> Zu erledigende Aufgaben
1. Stimmen diese Aussagen mit dem Text über die Gedenkstätte in Viersen überein? Beantworte jede mit Ja oder Nein und zitiere die entscheidenden Worte aus dem Text wörtlich. (a) Das Gebäude in Viersen wurde 1862 erbaut. (b) Der Rat der Stadt Mönchengladbach traf seinen Beschluss mit knapper Mehrheit. (c) Die öffentliche Enteignung des Gebäudes erfolgte im Jahr 1895.
2. Greif den Text über die Gedenkstätte in Viersen an seinem Ende auf und setze ihn fort.

> Text zum Lesen
Neuer Ort der Erinnerungskultur Gedenkstätte für jüdisches Leben

M’gladbach/Viersen · Der Rat der Stadt Mönchengladbach hat in seiner letzten Sitzung einstimmig beschlossen, die neue Gedenkstätte für die Jüdische Gemeinde Mönchengladbach-Viersen finanziell zu unterstützen. Ein noch zu gründender Förderverein soll für die Finanzierung der Nebenkosten sowie für die Instandhaltung des Gebäudes „Rektoratstraße 10“ jährlich 10 000 Euro erhalten.

In dem Gebäude Remigiusstraße 10 in Viersen soll eine neue Gedenkstätte der Jüdischen Gemeinde Mönchengladbach-Viersen entstehen.

Foto: RBAV/Claudia Ohmer

Das Gebäude in Viersen wurde im Jahr 1862 erbaut. Nach dem Kauf durch Nathan Liefmann wurde es seit dem 11. März 1863 als jüdische Volksschule genutzt, außerdem befand sich ein Betsaal in dem Haus. Am 13. März 1895 ging das Gebäude in das Eigentum der damaligen jüdischen Spezialgemeinde Viersen über. Am 14. April 1942 erfolgte die öffentliche Enteignung. Die Stadtwerke Viersen wurden Eigentümer und Nutznießer von Haus und Grundstück, bevor sie die Immobilie an private Nutznießer weiterveräußerten, die dieses Haus dann als privates Wohnhaus nutzten. Eine an der Außenmauer des Hauses angebrachte Gedenktafel erinnert an die jüdische Vergangenheit des Gebäudes.

Bilder mit Begrenzungsrahmen
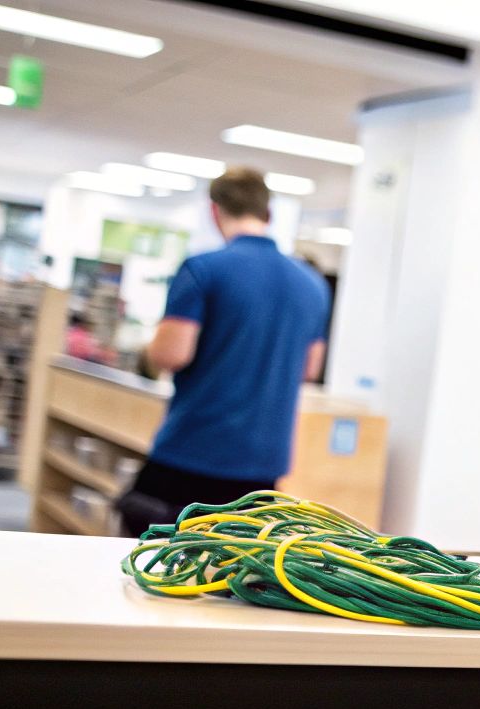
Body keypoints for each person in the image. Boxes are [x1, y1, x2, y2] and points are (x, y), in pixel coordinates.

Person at [118, 167, 330, 536]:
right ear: (270, 213)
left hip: (193, 454)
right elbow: (309, 369)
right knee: (232, 574)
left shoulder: (203, 269)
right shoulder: (312, 284)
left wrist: (148, 349)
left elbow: (171, 355)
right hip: (264, 468)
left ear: (214, 211)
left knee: (153, 566)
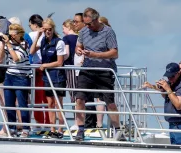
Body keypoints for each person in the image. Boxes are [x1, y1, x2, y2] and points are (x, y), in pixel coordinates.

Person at [74, 7, 123, 141]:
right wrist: (78, 50)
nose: (87, 26)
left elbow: (115, 53)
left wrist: (95, 54)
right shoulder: (83, 31)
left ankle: (119, 130)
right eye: (85, 23)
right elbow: (79, 45)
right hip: (87, 70)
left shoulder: (108, 32)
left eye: (89, 23)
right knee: (79, 99)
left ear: (96, 20)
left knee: (109, 102)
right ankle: (80, 130)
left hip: (104, 71)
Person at [144, 63, 181, 146]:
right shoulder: (173, 82)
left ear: (178, 73)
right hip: (174, 125)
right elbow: (168, 97)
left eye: (172, 76)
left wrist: (168, 88)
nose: (170, 79)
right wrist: (160, 88)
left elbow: (179, 105)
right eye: (168, 77)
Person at [37, 19, 67, 139]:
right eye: (45, 29)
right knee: (50, 103)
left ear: (53, 29)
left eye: (50, 29)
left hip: (58, 75)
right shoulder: (43, 41)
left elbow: (60, 62)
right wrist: (38, 36)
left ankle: (60, 128)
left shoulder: (59, 42)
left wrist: (45, 65)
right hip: (47, 76)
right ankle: (52, 128)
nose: (48, 32)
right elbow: (32, 50)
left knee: (58, 103)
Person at [2, 24, 33, 138]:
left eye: (13, 34)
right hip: (9, 76)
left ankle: (25, 128)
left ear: (19, 34)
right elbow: (2, 57)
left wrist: (9, 45)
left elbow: (16, 58)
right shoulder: (9, 44)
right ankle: (12, 127)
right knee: (9, 103)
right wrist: (3, 44)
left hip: (22, 77)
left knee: (22, 103)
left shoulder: (24, 44)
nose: (11, 36)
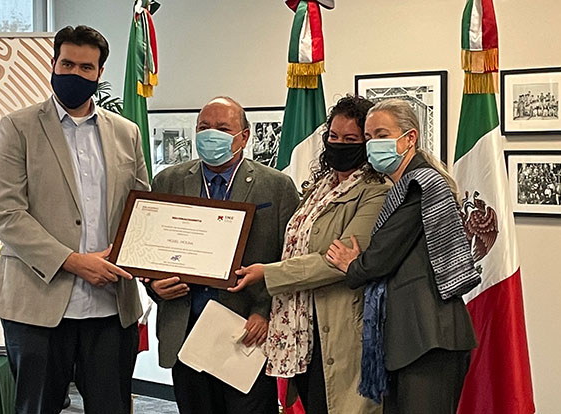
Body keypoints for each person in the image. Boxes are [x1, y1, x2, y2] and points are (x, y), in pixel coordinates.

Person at [0, 25, 149, 413]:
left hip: (111, 308)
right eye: (67, 63)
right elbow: (6, 213)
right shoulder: (18, 127)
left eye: (86, 68)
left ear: (99, 73)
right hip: (37, 306)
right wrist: (75, 263)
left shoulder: (127, 133)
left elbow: (142, 209)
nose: (74, 74)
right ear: (53, 64)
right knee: (37, 407)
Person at [229, 96, 390, 414]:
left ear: (367, 143)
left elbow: (338, 262)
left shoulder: (375, 190)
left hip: (339, 326)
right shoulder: (320, 186)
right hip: (300, 326)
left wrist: (268, 272)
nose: (339, 145)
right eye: (333, 136)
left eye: (350, 139)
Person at [144, 96, 299, 414]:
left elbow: (291, 259)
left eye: (222, 128)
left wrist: (265, 311)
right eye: (204, 127)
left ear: (244, 136)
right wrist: (153, 286)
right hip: (185, 330)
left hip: (246, 331)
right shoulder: (167, 181)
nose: (210, 134)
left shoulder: (277, 187)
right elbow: (151, 252)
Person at [325, 99, 480, 414]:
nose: (373, 145)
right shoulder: (408, 182)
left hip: (428, 336)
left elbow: (383, 256)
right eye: (368, 138)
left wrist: (353, 265)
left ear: (410, 138)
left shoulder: (418, 184)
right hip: (414, 337)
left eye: (382, 135)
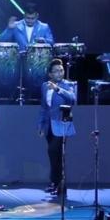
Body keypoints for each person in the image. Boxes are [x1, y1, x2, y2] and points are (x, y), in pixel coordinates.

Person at [38, 59, 76, 198]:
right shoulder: (44, 86)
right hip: (49, 126)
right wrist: (41, 125)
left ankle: (59, 184)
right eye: (56, 71)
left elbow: (72, 99)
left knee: (54, 151)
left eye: (61, 70)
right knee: (55, 155)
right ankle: (56, 184)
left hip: (62, 124)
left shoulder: (68, 85)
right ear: (50, 74)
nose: (60, 73)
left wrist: (58, 89)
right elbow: (43, 107)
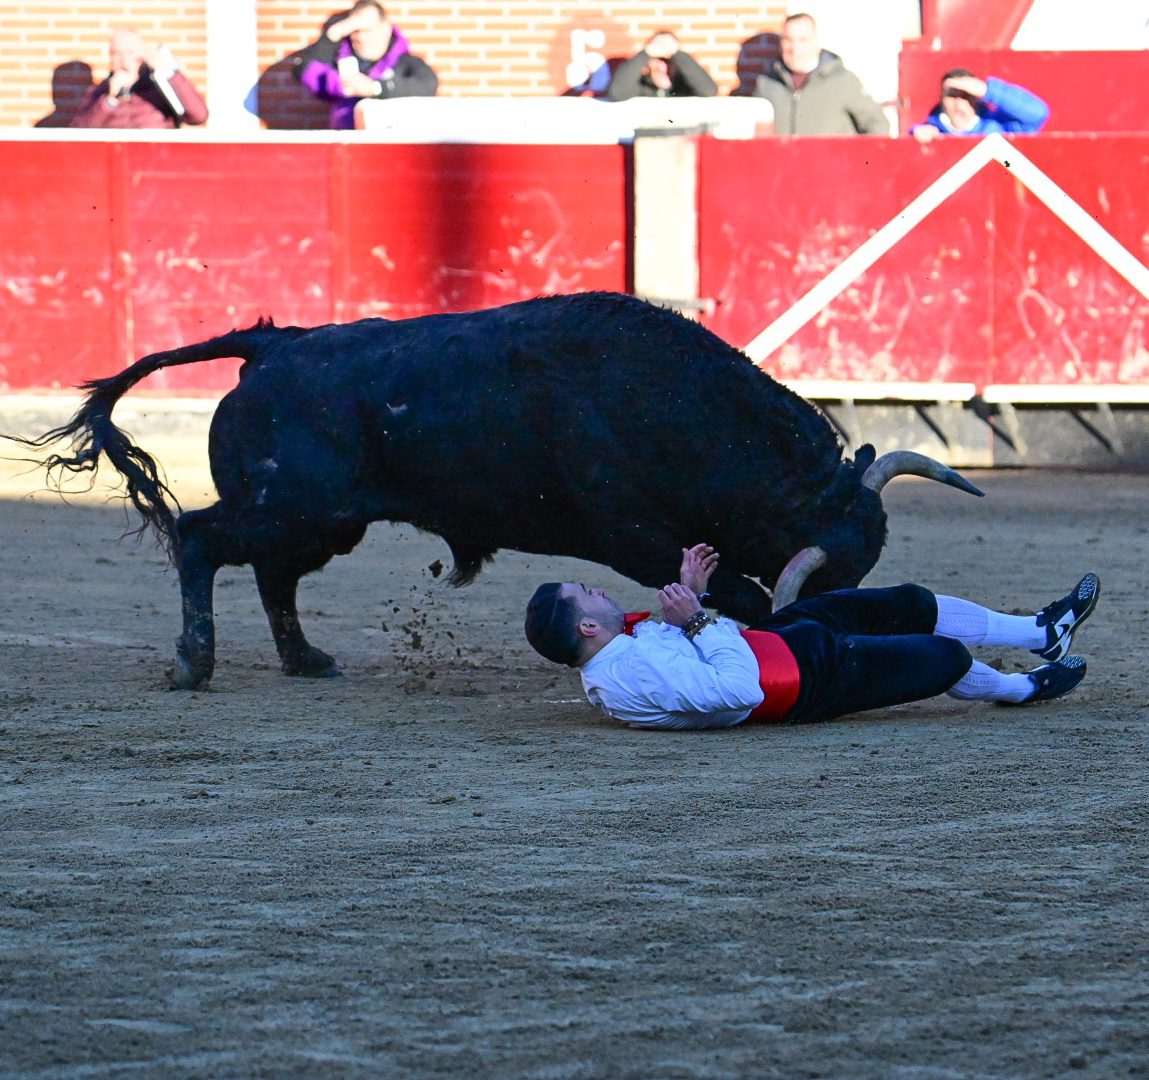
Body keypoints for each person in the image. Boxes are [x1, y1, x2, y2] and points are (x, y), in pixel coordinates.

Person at [525, 544, 1100, 731]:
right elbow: (736, 692)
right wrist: (696, 620)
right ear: (586, 626)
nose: (600, 591)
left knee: (906, 603)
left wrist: (692, 594)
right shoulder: (627, 673)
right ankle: (1020, 689)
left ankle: (1042, 631)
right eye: (588, 592)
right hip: (804, 680)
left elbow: (682, 648)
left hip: (777, 641)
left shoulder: (619, 652)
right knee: (943, 656)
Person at [293, 0, 438, 130]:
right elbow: (303, 69)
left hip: (390, 146)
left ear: (386, 28)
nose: (361, 37)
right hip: (346, 147)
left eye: (367, 29)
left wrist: (376, 88)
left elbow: (428, 84)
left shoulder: (404, 61)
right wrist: (333, 34)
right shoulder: (341, 59)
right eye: (355, 30)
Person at [750, 12, 887, 135]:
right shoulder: (766, 85)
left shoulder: (843, 81)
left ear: (816, 42)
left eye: (803, 40)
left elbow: (878, 126)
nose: (795, 48)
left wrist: (856, 161)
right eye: (788, 40)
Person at [70, 27, 207, 129]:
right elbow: (78, 135)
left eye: (130, 53)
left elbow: (199, 116)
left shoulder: (159, 88)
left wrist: (169, 73)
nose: (123, 60)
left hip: (154, 162)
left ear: (142, 55)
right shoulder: (100, 93)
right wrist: (110, 101)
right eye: (116, 53)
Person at [911, 69, 1049, 143]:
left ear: (976, 99)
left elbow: (1037, 114)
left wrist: (988, 90)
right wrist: (915, 137)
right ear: (942, 99)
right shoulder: (930, 131)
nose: (958, 101)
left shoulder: (997, 127)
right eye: (952, 95)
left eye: (965, 95)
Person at [606, 29, 717, 101]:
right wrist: (645, 54)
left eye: (669, 61)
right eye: (658, 59)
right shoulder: (640, 87)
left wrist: (677, 54)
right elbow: (617, 92)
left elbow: (709, 90)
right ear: (648, 62)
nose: (663, 67)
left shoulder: (686, 86)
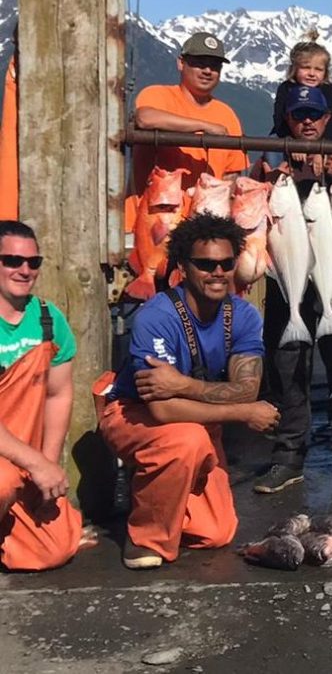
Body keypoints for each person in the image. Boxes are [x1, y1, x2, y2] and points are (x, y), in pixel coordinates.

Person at [98, 213, 279, 569]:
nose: (218, 272)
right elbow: (162, 411)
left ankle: (161, 492)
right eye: (206, 264)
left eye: (226, 263)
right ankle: (145, 538)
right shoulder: (156, 316)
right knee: (185, 441)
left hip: (195, 418)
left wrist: (181, 385)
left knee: (216, 532)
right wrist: (243, 412)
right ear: (183, 265)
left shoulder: (243, 315)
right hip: (133, 413)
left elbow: (247, 388)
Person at [252, 85, 332, 493]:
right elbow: (248, 212)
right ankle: (288, 457)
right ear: (287, 118)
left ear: (326, 120)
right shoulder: (268, 158)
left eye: (314, 115)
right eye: (299, 114)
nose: (306, 121)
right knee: (288, 367)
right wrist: (269, 182)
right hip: (287, 280)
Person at [0, 220, 83, 571]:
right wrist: (35, 464)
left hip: (22, 456)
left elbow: (58, 395)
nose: (24, 269)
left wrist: (46, 465)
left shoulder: (49, 318)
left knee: (56, 550)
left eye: (33, 262)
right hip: (10, 462)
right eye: (12, 260)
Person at [125, 32, 249, 230]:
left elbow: (231, 176)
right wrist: (204, 126)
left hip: (203, 230)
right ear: (181, 63)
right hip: (149, 224)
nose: (208, 70)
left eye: (215, 66)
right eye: (200, 63)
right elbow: (145, 118)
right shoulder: (157, 94)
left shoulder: (227, 114)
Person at [270, 33, 332, 138]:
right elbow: (279, 117)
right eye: (306, 68)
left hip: (328, 133)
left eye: (318, 69)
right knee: (272, 142)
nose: (312, 74)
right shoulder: (286, 88)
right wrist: (291, 143)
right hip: (288, 133)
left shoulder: (327, 90)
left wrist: (323, 147)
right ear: (294, 69)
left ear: (325, 73)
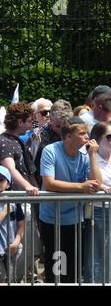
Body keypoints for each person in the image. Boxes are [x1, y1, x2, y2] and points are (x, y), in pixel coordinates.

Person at [39, 117, 102, 283]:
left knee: (73, 270)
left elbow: (97, 184)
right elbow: (49, 183)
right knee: (56, 269)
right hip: (52, 220)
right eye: (82, 133)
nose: (87, 136)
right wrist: (81, 187)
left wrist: (93, 155)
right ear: (68, 136)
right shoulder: (50, 150)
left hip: (75, 220)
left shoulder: (86, 154)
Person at [0, 165, 25, 283]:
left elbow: (21, 225)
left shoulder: (14, 200)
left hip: (11, 247)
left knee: (11, 280)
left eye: (1, 179)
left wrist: (16, 242)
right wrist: (5, 211)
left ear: (8, 184)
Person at [83, 122, 111, 283]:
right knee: (95, 256)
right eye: (110, 137)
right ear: (97, 140)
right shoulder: (90, 158)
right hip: (98, 212)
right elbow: (93, 182)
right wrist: (105, 188)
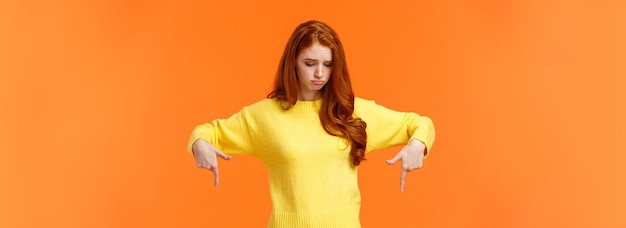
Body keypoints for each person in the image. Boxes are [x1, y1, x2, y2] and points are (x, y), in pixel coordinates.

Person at [187, 20, 435, 228]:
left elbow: (420, 123)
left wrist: (418, 144)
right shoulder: (264, 116)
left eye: (327, 65)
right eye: (310, 63)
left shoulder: (351, 111)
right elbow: (208, 132)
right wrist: (199, 144)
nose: (320, 74)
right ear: (293, 62)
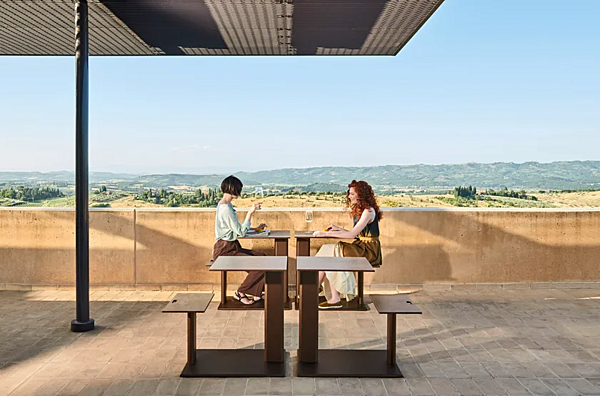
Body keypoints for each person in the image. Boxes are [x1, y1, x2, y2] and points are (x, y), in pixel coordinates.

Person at [312, 180, 382, 309]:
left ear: (360, 195)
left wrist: (325, 234)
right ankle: (327, 293)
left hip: (368, 250)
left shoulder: (368, 211)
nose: (349, 196)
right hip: (360, 245)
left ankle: (324, 292)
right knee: (328, 251)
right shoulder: (361, 210)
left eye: (351, 194)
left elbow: (351, 235)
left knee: (331, 252)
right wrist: (337, 228)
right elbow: (355, 234)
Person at [213, 176, 268, 305]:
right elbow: (241, 232)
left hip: (232, 246)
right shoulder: (226, 209)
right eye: (239, 189)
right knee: (261, 264)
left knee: (263, 258)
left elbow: (235, 229)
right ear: (233, 189)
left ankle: (256, 293)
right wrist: (250, 213)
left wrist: (254, 229)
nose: (240, 192)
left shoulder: (225, 205)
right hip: (225, 251)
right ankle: (240, 292)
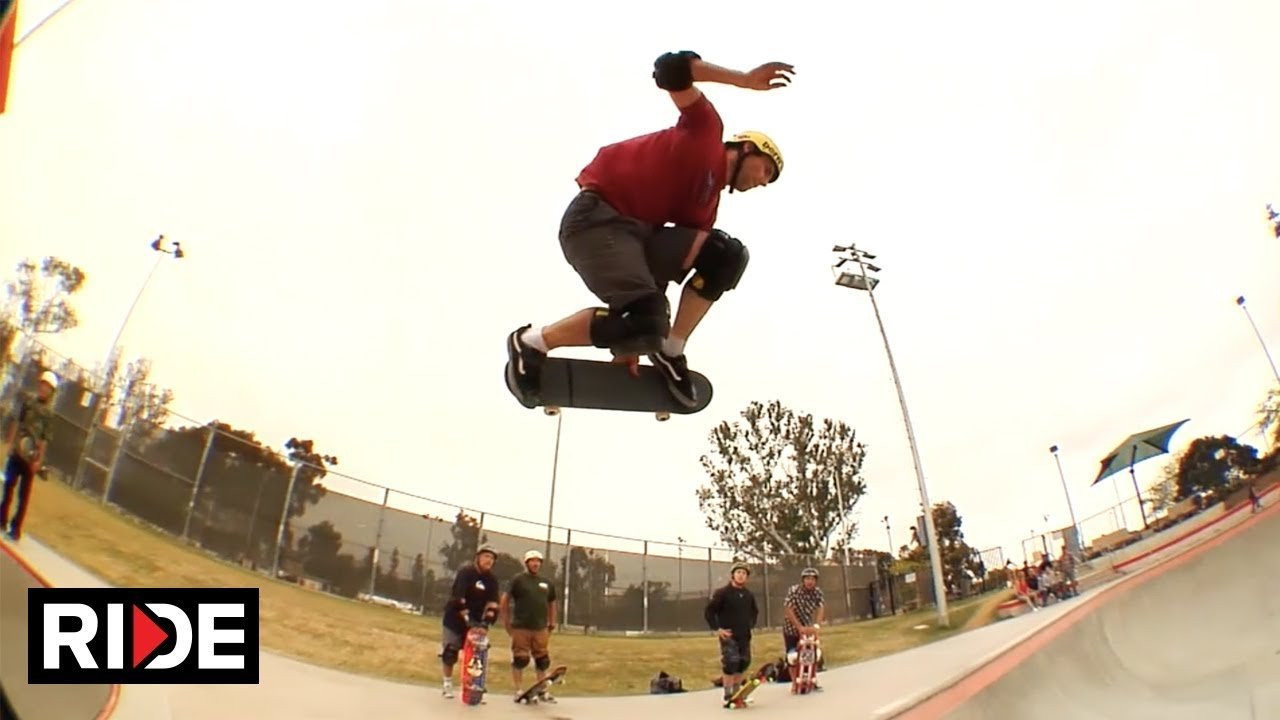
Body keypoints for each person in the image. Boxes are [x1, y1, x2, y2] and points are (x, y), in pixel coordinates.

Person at [506, 50, 794, 409]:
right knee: (644, 317)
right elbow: (670, 69)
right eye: (766, 170)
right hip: (595, 221)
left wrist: (640, 340)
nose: (763, 183)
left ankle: (670, 350)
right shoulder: (705, 134)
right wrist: (743, 79)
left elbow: (660, 274)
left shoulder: (706, 208)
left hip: (639, 238)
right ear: (748, 149)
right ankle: (532, 342)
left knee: (724, 255)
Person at [2, 370, 57, 542]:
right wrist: (10, 444)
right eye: (42, 385)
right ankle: (1, 519)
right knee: (8, 486)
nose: (43, 389)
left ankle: (16, 528)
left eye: (47, 388)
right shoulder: (28, 402)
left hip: (30, 457)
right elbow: (17, 422)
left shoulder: (48, 414)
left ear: (51, 392)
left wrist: (38, 460)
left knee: (23, 495)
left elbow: (44, 440)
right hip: (18, 451)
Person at [439, 545, 501, 699]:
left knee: (476, 656)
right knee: (450, 652)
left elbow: (493, 604)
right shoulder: (466, 573)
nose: (489, 560)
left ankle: (473, 686)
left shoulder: (492, 580)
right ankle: (447, 683)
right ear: (478, 557)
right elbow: (459, 598)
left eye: (492, 558)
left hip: (476, 621)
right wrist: (468, 620)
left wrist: (486, 623)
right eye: (486, 556)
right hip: (455, 617)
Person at [501, 549, 558, 703]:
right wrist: (506, 621)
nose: (536, 564)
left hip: (540, 627)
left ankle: (542, 690)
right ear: (526, 563)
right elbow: (505, 600)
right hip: (521, 627)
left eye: (538, 561)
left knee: (542, 660)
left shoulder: (547, 583)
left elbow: (552, 603)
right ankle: (518, 690)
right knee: (520, 659)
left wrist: (552, 622)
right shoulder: (518, 580)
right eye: (532, 561)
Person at [705, 562, 759, 705]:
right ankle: (728, 694)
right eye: (738, 572)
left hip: (744, 634)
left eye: (744, 573)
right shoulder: (723, 593)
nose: (741, 575)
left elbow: (754, 612)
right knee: (731, 663)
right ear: (733, 575)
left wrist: (750, 625)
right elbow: (709, 612)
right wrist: (718, 629)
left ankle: (738, 693)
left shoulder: (748, 595)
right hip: (729, 635)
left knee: (743, 663)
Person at [781, 567, 825, 689]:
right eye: (807, 579)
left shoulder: (817, 592)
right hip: (792, 628)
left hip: (808, 628)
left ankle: (812, 679)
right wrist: (798, 627)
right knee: (792, 656)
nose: (810, 581)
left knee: (812, 653)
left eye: (812, 579)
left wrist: (817, 626)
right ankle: (795, 683)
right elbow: (788, 609)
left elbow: (821, 608)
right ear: (803, 580)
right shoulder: (794, 590)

> Erwartete Lösungen
1.
(a) Ja: „Das Gebäude in Viersen wurde im Jahr 1862 erbaut.“
(b) Nein: „hat in seiner letzten Sitzung einstimmig beschlossen“
(c) Nein: „Am 14. April 1942 erfolgte die öffentliche Enteignung.“

2.
Da die derzeitigen Eigentümer aufgrund ihrer persönlichen Lebensumstände eine Verkaufsbereitschaft signalisiert haben, besteht erstmalig nach der Enteignung in der Zeit des NS-Regimes die Möglichkeit, dieses Gebäude anzukaufen und künftig als Gedenkstätte und Ort der aktiven und öffentlich wahrnehmbaren Erinnerungskultur in der Region zu nutzen.

Eine Gedenktafel erinnert an die jüdische Vergangenheit des Gebäudes.

Foto: RBAV/Claudia Ohmer

Die künftige Gedenkstätte möchte didaktisch neue Wege gehen. Denn unter einer zeitgemäßen Gedenkstättenpädagogik versteht man nicht mehr die bloße Übermittlung von Zahlen, Daten und Fakten, die Jugendliche zwar inhaltlich informiert, aber emotional nicht abholt. „Unser Ansatz ist ein Wissenstransfer, der alle Bildungs- und Altersgruppen erreicht. Das erfahrungsbasierte Lernen kann über Zeitzeugengespräche, über Diskussionsrunden und über das Erleben, welche uns neuartige technische Entwicklungen ermöglichen, erfolgen“, erläutert Projektleiterin Franciska Lennartz.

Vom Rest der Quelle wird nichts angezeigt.